#3『無智』

 新たな生を受けてからの6年間、私は平穏な生活を手に入れるために惜しみない努力を重ねてきた。

 それは知識と身体能力、そのあらゆる面においてだ。


 日本という国は確かに平和だが……幸福度と呼ばれる基準においては、むしろ世界のそれよりも下回っているらしい。

 つまり、この国では努力して掴み取らなければ……幸福は得られないということだ。


 私はまず知識を得ることを試みた。この6年間でこの日本で生きていく上での常識は一通り手に入れることが出来たが……流石にこの幼さで手に入れられる知識には、限度があった。

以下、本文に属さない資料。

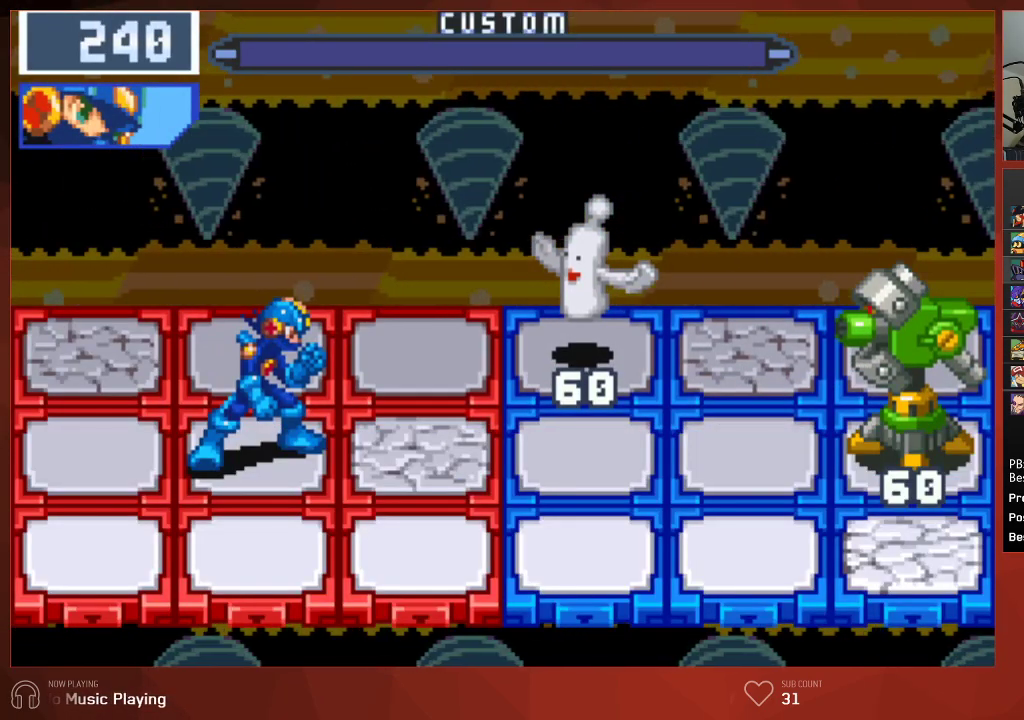
{"buttons": ["CIRCLE"], "left_stick": "center", "right_stick": "center", "events": []}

 この歳で高等教育レベルの専門書を読み漁っていたら流石におかしな目で見られるし……何より難しすぎる本を読むと拒否反応が出て、強烈な眠気や倦怠感が襲ってくるのだ。

 おそらく、この幼い身体ゆえの制約だろう。


 まあ……2度目の人生はまだ始まったばかりだし、焦ることはないはずだ。

 そういう専門的な知識は、もう少し成長してから学べばいい。


 そんなふうに知識をかき集める傍ら――同時に私は体力づくりも試みていた。

 無論、まだ成長途中のこの身体に無理なトレーニングは禁物だが、基礎体力を付けておくに越したことはない。

 私は毎日朝のランニングを日課としていた。


 なんてことはない、屋敷とその周辺を軽く数周する程度のシロモノだが、こういうのは継続することに意味があるのだ。

 例によってリサがコッソリと付いてくるのだが、指摘したところで無駄なので、放っておくことにしていた。

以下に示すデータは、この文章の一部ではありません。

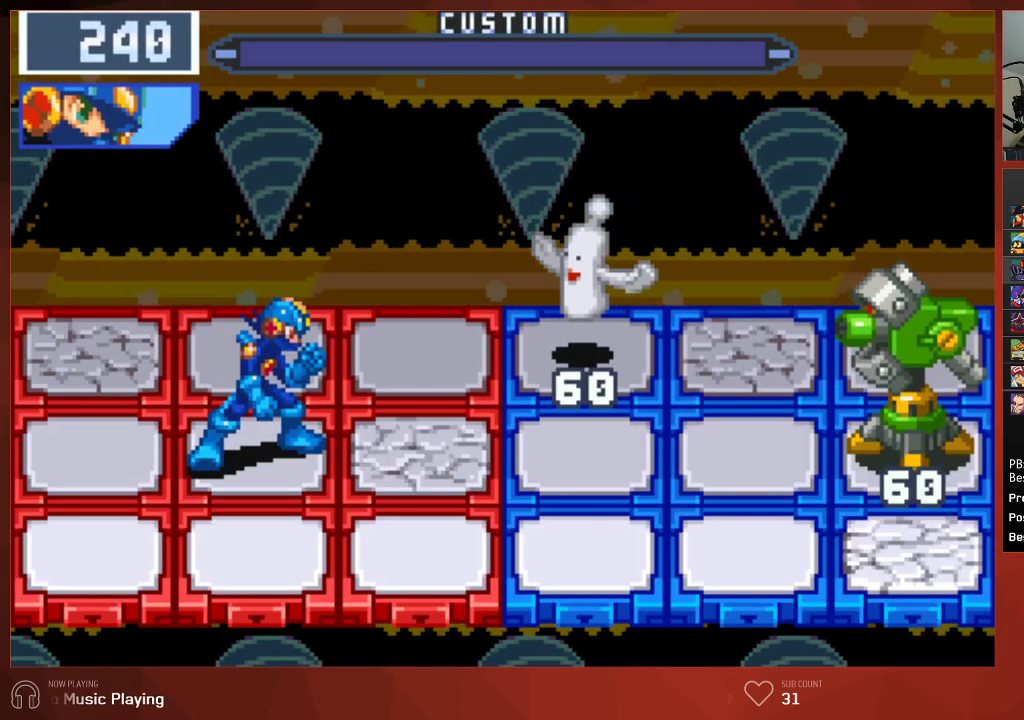
{"buttons": ["CIRCLE"], "left_stick": "center", "right_stick": "center", "events": []}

 前世では必死に生きているうちに自然とついていた身体能力だが、平和なこの国ではそうはいかない。勿論前世ほど身体能力が必要になる場面は少ないだろうが……まだ人生は始まったばかりなのだ。何かあった時のために準備くらいはしておくべきだろう。


 平穏な生活を手に入れるために、ひたすら研鑽を重ねる毎日。

 そんな毎日を送っていたのだが……それが、世間一般的な子供のそれとかけ離れていることに気付かないほど、私は馬鹿ではなかった。


 私が最初にそれに気付いたのは、小学校へ入学したタイミングだった。

 私は両親の方針で、近所の公立小学校ではなく、私立小学校に通うことになった。

 いわゆるお受験校というやつだ。


 受験当日、お父様とお母様がやたらと緊張していたのでどれほどのものかと思ったが……蓋を開けてみれば大したことはなく、ただ簡単な質問をいくつかされただけだった。

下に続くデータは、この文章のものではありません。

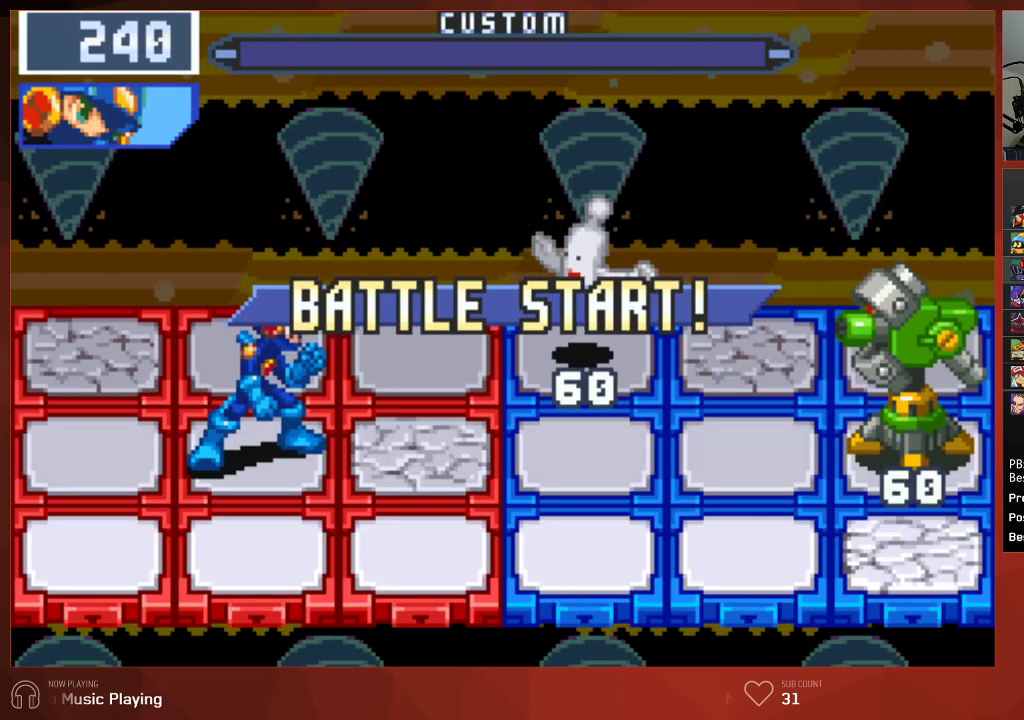
{"buttons": ["CIRCLE"], "left_stick": "center", "right_stick": "center", "events": []}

 まあ、本来の受験対象が未就学児なのだから、当然といえばそうなのだが……まともに答えるのも馬鹿らしいものだったのは、言うまでもない。


 私は当然その試験をパスし、星琳せいりん学園の初等部へと入学した。

 ところが、私の苦労はそこから始まった。

 

 これまで毎日の大半を読書とトレーニングに費やしていた私は、世間の流行に疎かったのだ。

 それが、子供たちのあいだで流行っているもの、となれば尚更だ。

 そして当然、そんな私は周囲から明らかに浮いていた。

 まあ、自分から歩み寄ろうとしなかった私自身にも問題があったと言われると、否定はできないが。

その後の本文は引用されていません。